Her surname I can track back to a non-fiction book I
wrote on the murder in Cape Town of a young woman called Anni Dewani. She was
on honeymoon in the city from the UK when she was shot and killed during a car
hijacking. There was lots of talk at the time that her husband, Shrien, had
contracted a hit on her. He went home to England before he could be arrested
but, eventually, he was extradited to stand trial. To everyone’s surprise he
was found not-guilty. Her name resonated for me and eventually, in a slightly
different form, I attached it to Zara.
One of the other aids I had in establishing Zara’s character was music. I don’t listen to music while I write but I do use it to “colour” a character.
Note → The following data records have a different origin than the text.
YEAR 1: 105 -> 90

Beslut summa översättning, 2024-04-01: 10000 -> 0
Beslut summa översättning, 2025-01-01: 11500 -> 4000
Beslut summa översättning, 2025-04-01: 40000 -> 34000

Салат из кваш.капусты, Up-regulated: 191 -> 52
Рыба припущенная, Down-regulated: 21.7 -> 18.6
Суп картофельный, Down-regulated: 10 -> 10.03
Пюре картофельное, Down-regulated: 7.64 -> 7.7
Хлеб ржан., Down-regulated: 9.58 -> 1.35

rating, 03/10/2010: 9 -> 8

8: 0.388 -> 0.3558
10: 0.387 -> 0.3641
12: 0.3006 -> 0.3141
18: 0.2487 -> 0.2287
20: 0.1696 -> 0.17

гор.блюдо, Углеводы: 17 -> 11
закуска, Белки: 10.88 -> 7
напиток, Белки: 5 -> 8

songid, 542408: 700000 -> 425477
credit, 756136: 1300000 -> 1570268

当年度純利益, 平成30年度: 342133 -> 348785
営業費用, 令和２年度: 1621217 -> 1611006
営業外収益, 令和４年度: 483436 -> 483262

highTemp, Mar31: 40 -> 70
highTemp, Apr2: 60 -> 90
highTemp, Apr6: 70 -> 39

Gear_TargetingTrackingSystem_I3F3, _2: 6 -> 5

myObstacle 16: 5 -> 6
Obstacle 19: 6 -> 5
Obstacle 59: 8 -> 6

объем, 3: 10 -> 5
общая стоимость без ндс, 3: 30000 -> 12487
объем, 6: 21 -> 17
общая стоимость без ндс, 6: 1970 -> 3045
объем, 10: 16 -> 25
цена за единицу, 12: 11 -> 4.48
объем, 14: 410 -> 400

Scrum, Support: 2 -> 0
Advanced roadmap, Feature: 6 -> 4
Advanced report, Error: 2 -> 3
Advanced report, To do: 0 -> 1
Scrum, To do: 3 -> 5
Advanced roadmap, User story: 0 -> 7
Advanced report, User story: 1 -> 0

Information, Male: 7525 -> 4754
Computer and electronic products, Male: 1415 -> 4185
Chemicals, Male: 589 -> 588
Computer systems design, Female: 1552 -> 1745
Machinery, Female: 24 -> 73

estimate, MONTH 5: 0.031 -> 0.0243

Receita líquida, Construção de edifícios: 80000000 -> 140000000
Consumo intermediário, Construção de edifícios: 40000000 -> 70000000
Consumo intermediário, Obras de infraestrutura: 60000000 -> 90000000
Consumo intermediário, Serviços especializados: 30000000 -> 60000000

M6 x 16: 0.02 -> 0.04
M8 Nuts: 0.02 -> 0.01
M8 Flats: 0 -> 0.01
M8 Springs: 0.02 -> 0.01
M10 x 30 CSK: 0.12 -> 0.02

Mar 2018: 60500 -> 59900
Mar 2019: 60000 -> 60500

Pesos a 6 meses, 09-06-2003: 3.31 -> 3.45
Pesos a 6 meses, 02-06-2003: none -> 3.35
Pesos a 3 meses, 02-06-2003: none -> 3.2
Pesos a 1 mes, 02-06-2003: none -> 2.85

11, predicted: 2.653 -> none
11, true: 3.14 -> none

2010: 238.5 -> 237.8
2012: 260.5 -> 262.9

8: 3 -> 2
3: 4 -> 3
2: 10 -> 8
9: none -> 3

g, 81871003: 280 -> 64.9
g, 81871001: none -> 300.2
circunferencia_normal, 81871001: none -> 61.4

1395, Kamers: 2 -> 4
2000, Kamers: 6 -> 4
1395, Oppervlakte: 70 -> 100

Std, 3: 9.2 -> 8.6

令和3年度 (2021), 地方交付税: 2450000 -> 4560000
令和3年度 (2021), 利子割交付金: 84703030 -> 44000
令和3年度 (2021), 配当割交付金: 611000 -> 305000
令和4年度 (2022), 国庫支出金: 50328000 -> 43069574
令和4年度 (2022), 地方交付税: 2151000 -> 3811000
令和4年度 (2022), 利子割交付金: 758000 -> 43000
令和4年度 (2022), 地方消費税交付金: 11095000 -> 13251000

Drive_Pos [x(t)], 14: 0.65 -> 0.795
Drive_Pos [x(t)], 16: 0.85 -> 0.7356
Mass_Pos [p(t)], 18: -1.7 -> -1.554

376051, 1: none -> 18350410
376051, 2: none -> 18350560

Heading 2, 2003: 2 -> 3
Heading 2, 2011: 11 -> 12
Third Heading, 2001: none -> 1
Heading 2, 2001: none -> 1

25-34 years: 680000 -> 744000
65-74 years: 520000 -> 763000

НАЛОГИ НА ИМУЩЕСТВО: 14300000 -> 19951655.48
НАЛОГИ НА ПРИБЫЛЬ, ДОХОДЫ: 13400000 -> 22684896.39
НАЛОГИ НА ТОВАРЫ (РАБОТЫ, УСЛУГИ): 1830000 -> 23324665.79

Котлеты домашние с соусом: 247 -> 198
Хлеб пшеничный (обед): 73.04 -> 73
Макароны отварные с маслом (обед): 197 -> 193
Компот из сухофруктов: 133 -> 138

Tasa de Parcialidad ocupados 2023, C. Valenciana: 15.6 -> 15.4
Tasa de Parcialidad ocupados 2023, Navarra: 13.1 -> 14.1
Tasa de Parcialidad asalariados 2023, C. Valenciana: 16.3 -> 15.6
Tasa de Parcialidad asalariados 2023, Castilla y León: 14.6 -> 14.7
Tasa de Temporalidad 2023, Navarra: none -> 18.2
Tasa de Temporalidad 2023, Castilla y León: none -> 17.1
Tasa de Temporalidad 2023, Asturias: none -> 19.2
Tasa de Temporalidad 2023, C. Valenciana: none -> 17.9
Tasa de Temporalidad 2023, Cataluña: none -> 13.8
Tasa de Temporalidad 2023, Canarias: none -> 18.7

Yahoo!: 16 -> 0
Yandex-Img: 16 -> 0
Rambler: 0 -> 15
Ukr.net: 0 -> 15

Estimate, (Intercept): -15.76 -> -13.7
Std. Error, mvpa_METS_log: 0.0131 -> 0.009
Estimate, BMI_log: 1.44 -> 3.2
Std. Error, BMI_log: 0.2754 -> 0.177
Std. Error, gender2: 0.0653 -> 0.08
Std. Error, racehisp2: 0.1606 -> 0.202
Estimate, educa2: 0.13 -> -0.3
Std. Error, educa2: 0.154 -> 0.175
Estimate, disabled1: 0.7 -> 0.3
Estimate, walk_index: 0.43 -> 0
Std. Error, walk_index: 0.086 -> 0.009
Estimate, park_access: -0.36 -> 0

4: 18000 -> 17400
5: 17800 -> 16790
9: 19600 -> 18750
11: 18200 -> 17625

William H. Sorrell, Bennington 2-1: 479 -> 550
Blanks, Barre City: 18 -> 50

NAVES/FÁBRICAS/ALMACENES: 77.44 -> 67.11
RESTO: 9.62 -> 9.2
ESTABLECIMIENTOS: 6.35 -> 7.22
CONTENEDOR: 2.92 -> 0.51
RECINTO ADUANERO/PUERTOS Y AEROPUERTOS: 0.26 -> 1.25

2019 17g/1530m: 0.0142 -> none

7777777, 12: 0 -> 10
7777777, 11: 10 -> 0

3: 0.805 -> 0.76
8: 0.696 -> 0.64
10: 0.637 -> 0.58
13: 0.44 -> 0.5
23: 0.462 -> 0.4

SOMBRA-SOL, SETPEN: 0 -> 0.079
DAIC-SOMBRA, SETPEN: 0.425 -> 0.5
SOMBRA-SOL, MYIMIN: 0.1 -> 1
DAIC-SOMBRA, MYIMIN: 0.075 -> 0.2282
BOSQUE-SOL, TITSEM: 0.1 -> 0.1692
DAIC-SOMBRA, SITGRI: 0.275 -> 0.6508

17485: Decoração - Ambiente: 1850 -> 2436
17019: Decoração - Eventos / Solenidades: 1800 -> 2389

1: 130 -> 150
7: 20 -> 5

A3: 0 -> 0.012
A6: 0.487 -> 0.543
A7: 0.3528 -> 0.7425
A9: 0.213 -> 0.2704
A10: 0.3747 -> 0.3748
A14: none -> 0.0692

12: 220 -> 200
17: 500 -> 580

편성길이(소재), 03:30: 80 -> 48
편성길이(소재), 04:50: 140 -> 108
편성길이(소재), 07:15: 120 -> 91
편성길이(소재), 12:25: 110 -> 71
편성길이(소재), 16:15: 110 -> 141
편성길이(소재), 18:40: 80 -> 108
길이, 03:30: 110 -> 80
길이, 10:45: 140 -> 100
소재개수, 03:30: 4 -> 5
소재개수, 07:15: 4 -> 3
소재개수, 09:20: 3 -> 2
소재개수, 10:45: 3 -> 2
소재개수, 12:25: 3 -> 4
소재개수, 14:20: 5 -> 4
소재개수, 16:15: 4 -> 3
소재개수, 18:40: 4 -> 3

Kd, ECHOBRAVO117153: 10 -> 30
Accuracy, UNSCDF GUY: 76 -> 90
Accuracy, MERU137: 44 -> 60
By that I mean it gives emotional substance to the character. In this instance, I had the “assistance” of a group called 4 Non Blondes. They had their time in the early 1990s but I have no recollection of listening to them then. Indeed, I have no idea how I came across the foursome. But whatever the lucky happenstance that led me to their songs, they were exactly what I needed, especially the three hits, “What's Up”, “Spaceman”, and “Dear Mr President”. Linda Perry, the lead singer, left the group and started a solo career in the mid-1990s and her album In Flight went to help my second book in the Zara Dewane series - Firing Line.
So Zara will be back in February 2027, always assuming I don’t get pulled over by some pissed-off Cape Town cops. But let’s not tempt fate.